(Beginning of EXERCISE TEXT)

The InPairs project focuses on using self-consistent ab initio massively parallel simulations to study electron-positron pair plasmas under extreme intensities, both in laboratory and astrophysical conditions.
We first focused on acquisition and setup of an hybrid CPU/GPU machine, has the first step for the development and optimization, testing and profiling of the Osiris code at node-level parallelization. This was unique and well beyond the state-of-the-art in particle-in-cell codes and further established OSIRIS as the state-of-the-art particle-in-cell code. We have setup a new Virtual Reality system to explore novel ways for visualizing the resulting simulations with already very exciting results that is already unique.
We have developed a novel radiation diagnostic that has been incorporated into the main simulation tool, Osiris. This simulation tool is new, and is a development that goes clearly beyond the state-of-the-art because it captures the spatiotemporal profile of the radiation, because it can capture the radiation from nearly all the particles in the simulation, and because it runs at run time with the Osiris simulation.
Progress has also been made on exotic laser beams. So far most of the developments regarding the interaction of twisted light with the plasma still did not produce a fundamental difference on the structures produced in the plasma. However, our work was the first to show that the orbital angular momentum of light could be used to access previously unconsidered degrees of freedom on ultra-intense laser-matter interactions in particular on particle acceleration.

(End of EXERCISE TEXT)
(Beginning of PROVIDED MATERIAL)

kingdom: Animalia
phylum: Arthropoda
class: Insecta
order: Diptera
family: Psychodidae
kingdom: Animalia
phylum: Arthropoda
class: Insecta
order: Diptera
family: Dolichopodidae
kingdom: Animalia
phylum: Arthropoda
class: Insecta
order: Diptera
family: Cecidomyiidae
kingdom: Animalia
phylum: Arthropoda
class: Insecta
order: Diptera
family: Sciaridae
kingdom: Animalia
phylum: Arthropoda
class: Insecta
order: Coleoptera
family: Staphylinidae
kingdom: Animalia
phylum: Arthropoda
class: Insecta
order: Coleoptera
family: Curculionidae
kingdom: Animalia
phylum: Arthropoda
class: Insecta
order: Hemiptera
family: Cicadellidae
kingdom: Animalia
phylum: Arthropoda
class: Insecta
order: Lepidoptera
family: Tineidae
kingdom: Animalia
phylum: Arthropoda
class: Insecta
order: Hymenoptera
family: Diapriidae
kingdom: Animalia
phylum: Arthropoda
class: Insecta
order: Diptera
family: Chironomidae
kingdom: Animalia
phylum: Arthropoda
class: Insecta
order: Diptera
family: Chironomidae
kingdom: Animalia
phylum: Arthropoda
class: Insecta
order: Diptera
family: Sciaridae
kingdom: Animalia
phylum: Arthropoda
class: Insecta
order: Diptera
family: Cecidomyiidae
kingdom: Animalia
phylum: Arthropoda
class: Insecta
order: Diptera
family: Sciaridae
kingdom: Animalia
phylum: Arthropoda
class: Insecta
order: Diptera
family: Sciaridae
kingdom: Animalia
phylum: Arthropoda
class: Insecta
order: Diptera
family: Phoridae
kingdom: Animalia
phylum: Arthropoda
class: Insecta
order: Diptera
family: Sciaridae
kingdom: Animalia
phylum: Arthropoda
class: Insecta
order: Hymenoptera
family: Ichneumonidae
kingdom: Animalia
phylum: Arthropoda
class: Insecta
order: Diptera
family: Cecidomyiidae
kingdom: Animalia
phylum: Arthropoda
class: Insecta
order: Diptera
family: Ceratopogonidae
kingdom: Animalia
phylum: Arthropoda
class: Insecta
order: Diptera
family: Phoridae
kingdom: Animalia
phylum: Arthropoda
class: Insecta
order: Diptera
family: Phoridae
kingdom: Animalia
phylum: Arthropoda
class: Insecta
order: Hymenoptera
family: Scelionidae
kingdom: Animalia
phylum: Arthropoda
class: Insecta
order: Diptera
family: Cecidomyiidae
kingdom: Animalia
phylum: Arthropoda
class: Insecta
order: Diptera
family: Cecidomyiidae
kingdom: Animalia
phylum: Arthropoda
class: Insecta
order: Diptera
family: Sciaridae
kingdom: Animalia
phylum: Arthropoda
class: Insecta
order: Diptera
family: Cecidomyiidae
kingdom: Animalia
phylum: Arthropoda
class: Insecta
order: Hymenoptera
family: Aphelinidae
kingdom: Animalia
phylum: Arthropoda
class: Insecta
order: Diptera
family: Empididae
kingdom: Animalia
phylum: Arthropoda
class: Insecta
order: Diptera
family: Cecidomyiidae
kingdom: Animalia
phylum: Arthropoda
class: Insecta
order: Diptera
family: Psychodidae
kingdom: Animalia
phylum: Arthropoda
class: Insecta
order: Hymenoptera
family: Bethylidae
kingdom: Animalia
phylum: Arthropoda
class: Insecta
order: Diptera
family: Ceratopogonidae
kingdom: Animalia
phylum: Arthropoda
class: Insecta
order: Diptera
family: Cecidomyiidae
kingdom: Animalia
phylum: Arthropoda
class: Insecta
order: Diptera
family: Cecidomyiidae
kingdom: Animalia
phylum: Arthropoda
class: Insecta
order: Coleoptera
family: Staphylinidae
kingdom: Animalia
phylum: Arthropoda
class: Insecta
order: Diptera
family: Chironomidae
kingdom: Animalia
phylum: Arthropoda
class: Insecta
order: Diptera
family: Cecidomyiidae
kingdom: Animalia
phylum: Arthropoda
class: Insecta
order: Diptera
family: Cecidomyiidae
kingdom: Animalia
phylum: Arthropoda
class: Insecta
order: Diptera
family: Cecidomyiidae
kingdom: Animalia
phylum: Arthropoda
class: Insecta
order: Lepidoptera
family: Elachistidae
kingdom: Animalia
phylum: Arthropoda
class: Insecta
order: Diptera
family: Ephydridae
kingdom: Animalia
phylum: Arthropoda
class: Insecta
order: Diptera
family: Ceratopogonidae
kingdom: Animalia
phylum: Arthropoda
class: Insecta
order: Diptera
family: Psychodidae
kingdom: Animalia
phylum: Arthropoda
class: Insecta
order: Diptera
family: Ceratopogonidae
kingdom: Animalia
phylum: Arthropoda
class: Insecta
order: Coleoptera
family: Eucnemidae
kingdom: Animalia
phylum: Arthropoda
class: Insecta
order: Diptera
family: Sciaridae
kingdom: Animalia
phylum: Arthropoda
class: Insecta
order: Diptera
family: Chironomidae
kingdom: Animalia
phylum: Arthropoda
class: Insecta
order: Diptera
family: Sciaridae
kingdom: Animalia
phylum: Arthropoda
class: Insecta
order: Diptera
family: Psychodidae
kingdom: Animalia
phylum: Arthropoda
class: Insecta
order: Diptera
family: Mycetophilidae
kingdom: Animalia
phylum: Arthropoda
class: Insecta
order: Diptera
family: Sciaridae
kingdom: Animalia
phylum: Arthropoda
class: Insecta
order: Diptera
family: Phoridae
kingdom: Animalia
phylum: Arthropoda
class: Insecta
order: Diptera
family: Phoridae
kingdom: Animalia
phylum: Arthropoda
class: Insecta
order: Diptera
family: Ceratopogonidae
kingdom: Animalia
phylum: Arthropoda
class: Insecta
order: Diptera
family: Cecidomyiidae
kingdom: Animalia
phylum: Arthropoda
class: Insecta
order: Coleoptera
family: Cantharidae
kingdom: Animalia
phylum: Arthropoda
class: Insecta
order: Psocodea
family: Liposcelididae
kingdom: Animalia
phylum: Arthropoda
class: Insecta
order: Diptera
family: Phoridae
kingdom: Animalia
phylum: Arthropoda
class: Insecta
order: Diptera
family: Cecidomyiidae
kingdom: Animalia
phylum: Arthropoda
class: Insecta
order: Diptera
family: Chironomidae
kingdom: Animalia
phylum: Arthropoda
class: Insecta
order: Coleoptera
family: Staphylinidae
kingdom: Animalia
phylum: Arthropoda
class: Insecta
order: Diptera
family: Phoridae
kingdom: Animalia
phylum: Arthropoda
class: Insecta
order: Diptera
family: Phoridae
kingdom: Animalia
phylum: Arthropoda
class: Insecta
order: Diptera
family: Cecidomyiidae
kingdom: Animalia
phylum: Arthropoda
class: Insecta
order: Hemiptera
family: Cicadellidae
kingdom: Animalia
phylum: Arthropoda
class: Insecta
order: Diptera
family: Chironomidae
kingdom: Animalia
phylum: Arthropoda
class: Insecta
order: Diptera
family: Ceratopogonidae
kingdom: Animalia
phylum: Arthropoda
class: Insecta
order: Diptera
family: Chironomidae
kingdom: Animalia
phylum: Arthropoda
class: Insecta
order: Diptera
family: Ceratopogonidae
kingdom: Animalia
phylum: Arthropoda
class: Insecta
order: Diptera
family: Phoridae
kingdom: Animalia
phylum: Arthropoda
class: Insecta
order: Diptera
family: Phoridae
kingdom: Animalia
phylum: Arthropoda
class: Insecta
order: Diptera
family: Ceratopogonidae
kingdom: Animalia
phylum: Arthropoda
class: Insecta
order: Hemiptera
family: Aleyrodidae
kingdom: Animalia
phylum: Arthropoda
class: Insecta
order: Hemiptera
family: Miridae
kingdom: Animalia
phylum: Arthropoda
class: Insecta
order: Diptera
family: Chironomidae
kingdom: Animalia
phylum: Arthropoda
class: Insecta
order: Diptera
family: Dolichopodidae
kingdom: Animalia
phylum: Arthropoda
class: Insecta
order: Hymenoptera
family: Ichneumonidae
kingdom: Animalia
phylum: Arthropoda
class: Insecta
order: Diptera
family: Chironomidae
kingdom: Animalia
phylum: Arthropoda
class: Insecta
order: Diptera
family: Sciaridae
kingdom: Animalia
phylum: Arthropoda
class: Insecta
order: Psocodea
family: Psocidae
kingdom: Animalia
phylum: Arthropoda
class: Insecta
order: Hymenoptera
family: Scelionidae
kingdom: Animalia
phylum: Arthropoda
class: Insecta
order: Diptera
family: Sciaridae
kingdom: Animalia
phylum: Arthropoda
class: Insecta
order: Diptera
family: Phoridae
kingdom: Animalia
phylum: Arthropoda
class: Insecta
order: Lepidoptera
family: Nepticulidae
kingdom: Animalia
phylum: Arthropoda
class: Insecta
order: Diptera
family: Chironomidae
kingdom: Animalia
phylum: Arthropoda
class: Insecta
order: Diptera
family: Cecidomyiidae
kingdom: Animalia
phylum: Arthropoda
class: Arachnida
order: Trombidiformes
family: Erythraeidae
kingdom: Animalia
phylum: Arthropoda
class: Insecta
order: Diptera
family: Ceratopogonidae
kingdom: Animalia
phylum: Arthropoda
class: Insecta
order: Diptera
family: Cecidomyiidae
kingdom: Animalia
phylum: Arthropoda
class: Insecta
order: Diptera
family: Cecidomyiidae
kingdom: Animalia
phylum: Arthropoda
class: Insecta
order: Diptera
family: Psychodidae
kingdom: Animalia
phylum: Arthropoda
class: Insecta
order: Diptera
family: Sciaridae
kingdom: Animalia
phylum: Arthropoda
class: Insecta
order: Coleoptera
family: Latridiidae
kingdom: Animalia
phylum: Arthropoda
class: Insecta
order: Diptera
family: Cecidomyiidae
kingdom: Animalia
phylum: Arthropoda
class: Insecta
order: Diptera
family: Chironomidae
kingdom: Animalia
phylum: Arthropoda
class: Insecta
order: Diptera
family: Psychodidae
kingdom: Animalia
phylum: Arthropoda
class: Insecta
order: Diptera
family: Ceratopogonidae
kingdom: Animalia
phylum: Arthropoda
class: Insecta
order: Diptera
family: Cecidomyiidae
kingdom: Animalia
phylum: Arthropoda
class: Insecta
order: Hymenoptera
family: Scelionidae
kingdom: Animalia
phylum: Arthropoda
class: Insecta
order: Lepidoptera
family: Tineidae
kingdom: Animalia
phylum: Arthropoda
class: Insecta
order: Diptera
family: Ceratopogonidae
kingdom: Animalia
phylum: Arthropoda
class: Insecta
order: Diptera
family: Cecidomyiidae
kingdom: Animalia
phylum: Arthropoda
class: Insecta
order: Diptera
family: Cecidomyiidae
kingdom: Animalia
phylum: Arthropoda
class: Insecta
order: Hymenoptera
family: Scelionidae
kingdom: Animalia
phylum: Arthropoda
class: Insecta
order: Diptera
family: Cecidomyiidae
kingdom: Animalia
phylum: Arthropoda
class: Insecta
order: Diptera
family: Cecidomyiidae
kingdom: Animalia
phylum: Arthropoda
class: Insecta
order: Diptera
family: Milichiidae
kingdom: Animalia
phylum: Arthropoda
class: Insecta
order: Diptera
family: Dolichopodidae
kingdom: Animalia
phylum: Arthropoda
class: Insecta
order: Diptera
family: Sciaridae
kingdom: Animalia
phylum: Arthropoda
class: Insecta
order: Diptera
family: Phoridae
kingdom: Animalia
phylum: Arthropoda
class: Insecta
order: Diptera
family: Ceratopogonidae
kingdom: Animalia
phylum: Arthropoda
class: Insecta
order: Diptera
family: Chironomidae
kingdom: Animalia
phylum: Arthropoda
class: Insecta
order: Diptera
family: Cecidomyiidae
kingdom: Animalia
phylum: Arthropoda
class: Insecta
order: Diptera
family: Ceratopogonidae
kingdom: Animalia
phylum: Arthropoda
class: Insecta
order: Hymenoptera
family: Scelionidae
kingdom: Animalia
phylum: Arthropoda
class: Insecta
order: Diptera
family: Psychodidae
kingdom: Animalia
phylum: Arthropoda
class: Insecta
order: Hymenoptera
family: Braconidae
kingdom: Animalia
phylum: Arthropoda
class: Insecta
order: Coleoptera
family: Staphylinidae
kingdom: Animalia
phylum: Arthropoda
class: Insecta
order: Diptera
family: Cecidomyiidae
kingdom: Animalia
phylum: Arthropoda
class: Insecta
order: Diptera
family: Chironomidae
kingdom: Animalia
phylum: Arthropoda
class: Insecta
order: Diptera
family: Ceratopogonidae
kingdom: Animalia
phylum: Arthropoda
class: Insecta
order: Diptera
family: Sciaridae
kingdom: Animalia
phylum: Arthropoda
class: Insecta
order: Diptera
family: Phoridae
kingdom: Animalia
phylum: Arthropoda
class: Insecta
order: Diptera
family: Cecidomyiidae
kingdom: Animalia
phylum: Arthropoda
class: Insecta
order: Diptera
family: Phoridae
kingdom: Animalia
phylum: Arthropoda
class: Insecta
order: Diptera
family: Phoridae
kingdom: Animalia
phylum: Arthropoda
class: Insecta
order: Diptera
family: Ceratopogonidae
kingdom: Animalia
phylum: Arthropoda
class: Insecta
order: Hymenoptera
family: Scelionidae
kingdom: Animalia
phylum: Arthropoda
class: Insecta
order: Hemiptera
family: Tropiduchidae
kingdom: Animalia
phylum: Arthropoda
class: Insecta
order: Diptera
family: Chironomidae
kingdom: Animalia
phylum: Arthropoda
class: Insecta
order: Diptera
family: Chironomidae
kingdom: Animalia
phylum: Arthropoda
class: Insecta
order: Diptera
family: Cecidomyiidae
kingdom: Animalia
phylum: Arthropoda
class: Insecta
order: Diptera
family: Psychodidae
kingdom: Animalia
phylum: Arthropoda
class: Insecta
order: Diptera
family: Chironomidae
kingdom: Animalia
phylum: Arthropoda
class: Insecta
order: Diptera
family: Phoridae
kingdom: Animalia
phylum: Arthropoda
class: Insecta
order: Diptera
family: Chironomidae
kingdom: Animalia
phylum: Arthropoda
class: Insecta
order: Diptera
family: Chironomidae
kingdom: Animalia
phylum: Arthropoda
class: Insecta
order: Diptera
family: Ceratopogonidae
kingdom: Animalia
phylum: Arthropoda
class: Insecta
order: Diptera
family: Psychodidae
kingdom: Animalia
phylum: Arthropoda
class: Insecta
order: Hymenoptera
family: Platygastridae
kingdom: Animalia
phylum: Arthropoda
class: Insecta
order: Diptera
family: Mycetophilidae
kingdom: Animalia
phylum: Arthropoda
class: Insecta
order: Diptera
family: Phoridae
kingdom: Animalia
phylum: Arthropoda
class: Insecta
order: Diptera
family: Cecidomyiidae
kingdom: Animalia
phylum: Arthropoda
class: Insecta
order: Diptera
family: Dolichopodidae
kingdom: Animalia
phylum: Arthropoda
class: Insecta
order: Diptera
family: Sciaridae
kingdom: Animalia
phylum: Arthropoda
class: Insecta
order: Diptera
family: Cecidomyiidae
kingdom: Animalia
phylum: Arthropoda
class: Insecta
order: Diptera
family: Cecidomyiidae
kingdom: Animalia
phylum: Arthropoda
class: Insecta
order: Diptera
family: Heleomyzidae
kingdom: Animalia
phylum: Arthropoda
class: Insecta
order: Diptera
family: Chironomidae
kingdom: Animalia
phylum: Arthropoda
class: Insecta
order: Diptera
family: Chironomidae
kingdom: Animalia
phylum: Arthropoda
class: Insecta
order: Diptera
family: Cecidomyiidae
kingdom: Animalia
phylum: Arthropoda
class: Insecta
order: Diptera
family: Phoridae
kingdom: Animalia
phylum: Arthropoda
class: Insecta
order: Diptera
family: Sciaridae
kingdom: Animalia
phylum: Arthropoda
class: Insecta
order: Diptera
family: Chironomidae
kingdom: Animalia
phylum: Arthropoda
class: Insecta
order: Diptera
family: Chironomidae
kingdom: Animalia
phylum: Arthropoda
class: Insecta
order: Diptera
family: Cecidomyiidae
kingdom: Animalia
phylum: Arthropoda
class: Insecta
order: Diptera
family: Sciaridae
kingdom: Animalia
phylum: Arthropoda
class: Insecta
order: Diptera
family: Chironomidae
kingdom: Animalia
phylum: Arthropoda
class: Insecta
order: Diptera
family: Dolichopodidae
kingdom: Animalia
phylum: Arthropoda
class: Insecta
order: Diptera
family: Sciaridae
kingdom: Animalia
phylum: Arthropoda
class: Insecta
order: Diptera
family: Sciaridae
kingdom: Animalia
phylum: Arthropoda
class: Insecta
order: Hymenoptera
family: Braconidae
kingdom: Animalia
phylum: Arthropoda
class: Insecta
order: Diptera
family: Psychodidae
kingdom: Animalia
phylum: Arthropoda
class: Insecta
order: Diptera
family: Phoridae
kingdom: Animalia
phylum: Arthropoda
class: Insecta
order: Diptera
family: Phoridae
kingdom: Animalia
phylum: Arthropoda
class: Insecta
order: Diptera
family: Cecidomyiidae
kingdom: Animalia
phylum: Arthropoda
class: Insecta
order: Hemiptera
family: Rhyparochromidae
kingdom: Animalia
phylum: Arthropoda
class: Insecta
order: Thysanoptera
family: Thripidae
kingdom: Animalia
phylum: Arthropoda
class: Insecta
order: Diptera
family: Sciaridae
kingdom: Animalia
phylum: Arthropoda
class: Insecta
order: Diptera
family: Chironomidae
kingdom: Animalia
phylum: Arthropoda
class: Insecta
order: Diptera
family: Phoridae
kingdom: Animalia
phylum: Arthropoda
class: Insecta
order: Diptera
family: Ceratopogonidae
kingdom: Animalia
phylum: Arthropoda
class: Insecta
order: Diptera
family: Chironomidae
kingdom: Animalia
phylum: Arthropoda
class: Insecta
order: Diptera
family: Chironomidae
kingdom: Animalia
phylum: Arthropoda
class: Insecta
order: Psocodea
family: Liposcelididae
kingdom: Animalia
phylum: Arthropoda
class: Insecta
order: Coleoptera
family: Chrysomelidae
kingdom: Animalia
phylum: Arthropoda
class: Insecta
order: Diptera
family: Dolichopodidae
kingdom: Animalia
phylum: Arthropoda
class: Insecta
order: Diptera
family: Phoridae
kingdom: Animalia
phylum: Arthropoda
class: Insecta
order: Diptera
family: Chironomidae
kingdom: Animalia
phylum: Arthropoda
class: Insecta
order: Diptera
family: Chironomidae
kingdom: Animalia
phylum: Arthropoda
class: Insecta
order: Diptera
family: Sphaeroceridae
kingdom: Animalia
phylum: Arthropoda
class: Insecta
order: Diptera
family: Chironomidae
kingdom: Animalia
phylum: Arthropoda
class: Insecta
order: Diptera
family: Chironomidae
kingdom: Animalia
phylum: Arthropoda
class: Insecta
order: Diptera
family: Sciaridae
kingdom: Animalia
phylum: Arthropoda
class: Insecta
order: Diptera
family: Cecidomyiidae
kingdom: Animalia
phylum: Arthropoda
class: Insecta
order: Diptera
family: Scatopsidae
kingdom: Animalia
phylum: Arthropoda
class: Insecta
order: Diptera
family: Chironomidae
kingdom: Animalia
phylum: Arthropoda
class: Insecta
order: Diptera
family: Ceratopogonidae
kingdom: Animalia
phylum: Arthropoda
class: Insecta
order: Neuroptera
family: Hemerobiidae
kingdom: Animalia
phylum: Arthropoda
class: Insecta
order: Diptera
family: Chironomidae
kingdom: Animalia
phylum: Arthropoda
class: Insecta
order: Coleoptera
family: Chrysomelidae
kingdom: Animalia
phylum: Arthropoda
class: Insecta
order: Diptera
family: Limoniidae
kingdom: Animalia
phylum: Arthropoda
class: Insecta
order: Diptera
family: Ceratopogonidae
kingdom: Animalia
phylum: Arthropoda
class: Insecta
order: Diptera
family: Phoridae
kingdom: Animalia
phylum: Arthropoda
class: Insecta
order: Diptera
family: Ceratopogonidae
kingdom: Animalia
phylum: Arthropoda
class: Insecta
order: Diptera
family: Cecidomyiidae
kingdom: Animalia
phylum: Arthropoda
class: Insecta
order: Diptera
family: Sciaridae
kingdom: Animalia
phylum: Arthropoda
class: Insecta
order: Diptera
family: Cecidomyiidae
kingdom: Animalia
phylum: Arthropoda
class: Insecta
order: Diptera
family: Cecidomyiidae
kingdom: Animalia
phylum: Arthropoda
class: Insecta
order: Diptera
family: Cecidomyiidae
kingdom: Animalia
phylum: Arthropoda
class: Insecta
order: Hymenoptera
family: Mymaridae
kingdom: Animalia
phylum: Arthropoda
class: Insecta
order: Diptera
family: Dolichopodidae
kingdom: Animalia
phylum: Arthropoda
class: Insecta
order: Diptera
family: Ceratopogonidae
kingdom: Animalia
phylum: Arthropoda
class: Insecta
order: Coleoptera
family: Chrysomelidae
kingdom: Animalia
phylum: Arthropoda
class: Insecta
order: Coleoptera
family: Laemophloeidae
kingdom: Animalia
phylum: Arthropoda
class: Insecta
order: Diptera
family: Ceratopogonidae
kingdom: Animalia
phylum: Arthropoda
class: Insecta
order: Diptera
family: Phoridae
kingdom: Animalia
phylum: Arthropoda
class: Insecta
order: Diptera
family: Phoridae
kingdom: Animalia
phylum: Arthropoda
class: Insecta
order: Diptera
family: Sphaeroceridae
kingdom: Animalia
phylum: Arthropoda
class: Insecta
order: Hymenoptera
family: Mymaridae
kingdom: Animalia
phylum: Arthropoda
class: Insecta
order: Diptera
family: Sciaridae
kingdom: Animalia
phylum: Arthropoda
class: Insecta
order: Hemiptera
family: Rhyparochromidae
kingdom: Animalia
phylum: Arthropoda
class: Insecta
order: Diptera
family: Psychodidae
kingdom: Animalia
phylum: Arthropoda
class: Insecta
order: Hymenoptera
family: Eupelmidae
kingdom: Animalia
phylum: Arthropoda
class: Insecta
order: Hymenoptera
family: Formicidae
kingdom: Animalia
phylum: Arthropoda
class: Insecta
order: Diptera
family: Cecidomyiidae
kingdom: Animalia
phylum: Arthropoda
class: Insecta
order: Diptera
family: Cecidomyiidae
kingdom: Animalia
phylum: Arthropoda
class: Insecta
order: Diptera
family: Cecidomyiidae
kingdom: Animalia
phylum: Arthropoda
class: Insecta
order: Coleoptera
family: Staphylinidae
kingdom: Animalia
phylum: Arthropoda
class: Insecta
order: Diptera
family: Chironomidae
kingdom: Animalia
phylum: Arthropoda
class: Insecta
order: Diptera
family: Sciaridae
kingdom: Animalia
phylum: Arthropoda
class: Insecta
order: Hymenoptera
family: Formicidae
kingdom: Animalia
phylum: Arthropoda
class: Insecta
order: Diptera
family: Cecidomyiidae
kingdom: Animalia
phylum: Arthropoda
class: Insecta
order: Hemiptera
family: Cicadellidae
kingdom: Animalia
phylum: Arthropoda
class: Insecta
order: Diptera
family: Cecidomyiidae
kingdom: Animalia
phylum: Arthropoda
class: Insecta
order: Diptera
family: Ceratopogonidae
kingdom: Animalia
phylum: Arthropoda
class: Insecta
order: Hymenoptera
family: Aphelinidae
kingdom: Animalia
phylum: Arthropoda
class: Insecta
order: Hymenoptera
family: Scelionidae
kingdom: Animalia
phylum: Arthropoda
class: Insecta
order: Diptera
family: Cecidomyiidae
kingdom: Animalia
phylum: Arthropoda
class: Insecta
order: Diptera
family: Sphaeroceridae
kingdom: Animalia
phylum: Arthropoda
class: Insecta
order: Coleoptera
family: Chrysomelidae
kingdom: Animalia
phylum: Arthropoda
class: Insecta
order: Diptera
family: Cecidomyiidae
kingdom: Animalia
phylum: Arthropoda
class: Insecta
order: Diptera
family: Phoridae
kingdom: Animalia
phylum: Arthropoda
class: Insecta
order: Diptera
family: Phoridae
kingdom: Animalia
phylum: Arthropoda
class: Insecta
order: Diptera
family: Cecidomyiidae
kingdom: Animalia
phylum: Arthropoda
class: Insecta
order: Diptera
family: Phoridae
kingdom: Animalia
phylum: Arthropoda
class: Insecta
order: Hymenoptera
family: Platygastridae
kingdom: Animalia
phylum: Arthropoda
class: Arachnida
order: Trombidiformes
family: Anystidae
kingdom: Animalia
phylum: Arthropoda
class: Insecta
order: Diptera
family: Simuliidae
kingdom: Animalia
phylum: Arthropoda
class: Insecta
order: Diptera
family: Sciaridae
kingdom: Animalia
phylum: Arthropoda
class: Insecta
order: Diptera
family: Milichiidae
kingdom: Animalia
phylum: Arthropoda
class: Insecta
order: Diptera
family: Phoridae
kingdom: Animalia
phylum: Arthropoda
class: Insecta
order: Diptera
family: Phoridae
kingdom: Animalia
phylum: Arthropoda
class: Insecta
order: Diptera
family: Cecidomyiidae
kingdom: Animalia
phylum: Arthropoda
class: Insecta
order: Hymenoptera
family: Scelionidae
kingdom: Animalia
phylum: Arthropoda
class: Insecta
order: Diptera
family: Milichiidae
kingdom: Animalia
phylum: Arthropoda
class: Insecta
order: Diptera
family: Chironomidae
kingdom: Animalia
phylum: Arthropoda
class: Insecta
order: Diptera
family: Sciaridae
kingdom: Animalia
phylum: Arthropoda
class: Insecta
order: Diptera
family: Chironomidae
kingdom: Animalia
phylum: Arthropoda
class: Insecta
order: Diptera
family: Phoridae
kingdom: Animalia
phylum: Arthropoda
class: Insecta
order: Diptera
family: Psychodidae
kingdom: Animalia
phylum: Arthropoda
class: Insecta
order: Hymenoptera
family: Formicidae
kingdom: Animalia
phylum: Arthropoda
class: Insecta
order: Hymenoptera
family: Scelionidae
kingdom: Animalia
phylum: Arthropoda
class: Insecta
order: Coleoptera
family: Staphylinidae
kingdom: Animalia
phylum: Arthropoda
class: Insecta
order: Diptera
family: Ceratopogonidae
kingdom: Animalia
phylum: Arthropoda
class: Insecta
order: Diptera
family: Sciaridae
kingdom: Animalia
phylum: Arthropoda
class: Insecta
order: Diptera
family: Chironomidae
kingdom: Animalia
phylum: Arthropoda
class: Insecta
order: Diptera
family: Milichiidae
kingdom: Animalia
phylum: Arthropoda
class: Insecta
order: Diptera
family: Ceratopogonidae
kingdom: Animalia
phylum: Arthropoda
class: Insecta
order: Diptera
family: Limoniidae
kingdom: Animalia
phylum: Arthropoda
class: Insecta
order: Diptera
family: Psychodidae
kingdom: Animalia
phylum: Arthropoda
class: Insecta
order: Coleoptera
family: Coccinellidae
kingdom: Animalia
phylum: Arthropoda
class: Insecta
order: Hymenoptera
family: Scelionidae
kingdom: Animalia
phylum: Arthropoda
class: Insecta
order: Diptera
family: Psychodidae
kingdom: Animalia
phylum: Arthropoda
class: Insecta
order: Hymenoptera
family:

(End of PROVIDED MATERIAL)

### EXERCISE INSTRUCTIONS
Rewrite the project summary from "The InPairs project" to "is already unique.", renaming "simulations" as "computations" wherever it occurs in that stretch. These entries come from a source separate from the project summary.

### TASK SOLUTION
The InPairs project focuses on using self-consistent ab initio massively parallel computations to study electron-positron pair plasmas under extreme intensities, both in laboratory and astrophysical conditions.
We first focused on acquisition and setup of an hybrid CPU/GPU machine, has the first step for the development and optimization, testing and profiling of the Osiris code at node-level parallelization. This was unique and well beyond the state-of-the-art in particle-in-cell codes and further established OSIRIS as the state-of-the-art particle-in-cell code. We have setup a new Virtual Reality system to explore novel ways for visualizing the resulting computations with already very exciting results that is already unique.